- Born: 1886
- Died: January 21, 1956 (aged 69–70)
- Spouse: Theresa Maria Clark
- Engineering career
- Institutions: American Stamp Dealers Association Association for Stamp Exhibitions Philatelic Foundation
- Projects: Purchased Scott Stamp and Coin Company in 1938; served in various philatelic organizations
- Awards: Roll of Distinguished Philatelists APS Hall of Fame

= Hugh Massey Clark =

American philatelist and publisher (1886–1956)

Hugh Massey Clark (21 January 1886 – 21 January 1956), of New York City, was a noted philatelist and publisher. He was married to Theresa Maria Clark.

==Philatelic editing==
Hugh Clark joined the Scott Stamp and Coin Company in 1912 and served in various capacities at the company, including being appointed as manager in 1914. Theresa Maria Clark (née Scheidemantel) also worked as an editor at the firm, and they eventually married. In 1935 he and his wife Theresa co-edited the Scott Standard Postage Stamp Catalogue.

In 1938 Hugh and Theresa purchased the firm, sold off the retail postage stamp and coin sales portions of the business, and renamed it Scott Publications. They both continued their work at Scott until they finally sold the firm to Gordon R. Harmer in 1946.

==Philatelic activity==
Hugh Clark was active in promoting stamp collecting through various media, including radio, newspapers, advertising, and lending frames to philatelists for use at philatelic exhibitions.

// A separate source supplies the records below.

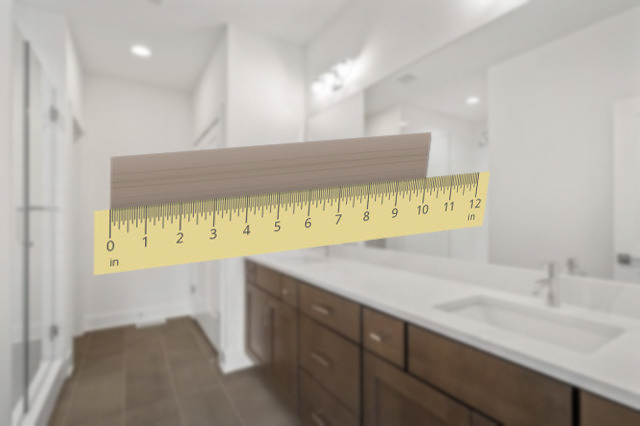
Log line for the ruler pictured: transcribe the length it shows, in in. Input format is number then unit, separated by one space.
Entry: 10 in
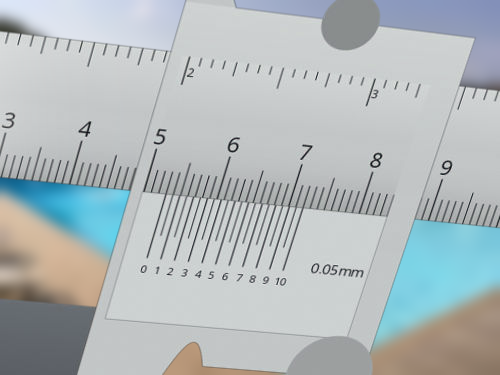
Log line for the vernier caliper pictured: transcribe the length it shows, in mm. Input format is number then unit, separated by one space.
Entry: 53.0 mm
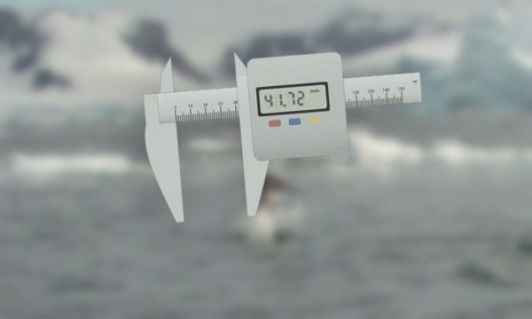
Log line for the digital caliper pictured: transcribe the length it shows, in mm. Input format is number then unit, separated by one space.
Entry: 41.72 mm
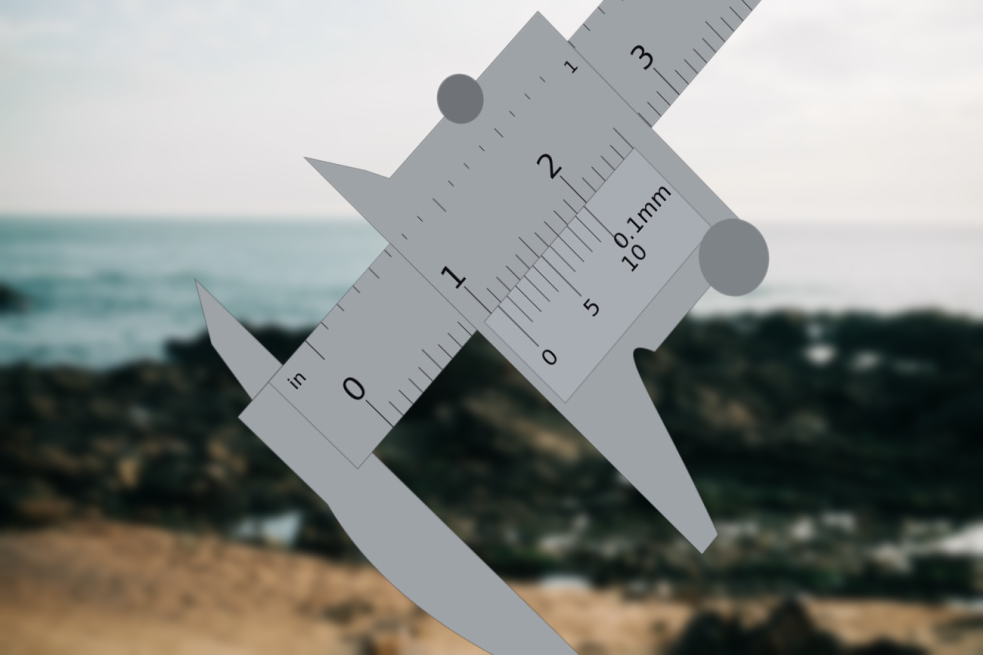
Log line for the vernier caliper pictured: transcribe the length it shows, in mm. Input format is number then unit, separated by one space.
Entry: 10.7 mm
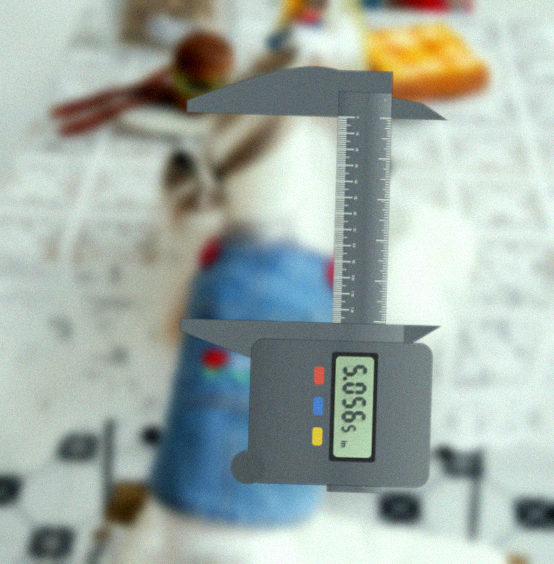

Clark was active in supporting or founding a number of philatelic organizations. He was president of the American Stamp Dealers Association for a number of years, was very active in supporting philatelic exhibitions in association with the Association for Stamp Exhibitions, and was a founding member of the Philatelic Foundation.

==Honors and awards==
In 1947 Hugh Clark signed the Roll of Distinguished Philatelists, and, he was named to the American Philatelic Society Hall of Fame in 1957.

==Legacy==
When the Clarks sold Scott Publications, they donated its famous reference collection, originally constructed by John Nicholas Luff, to the Philatelic Foundation.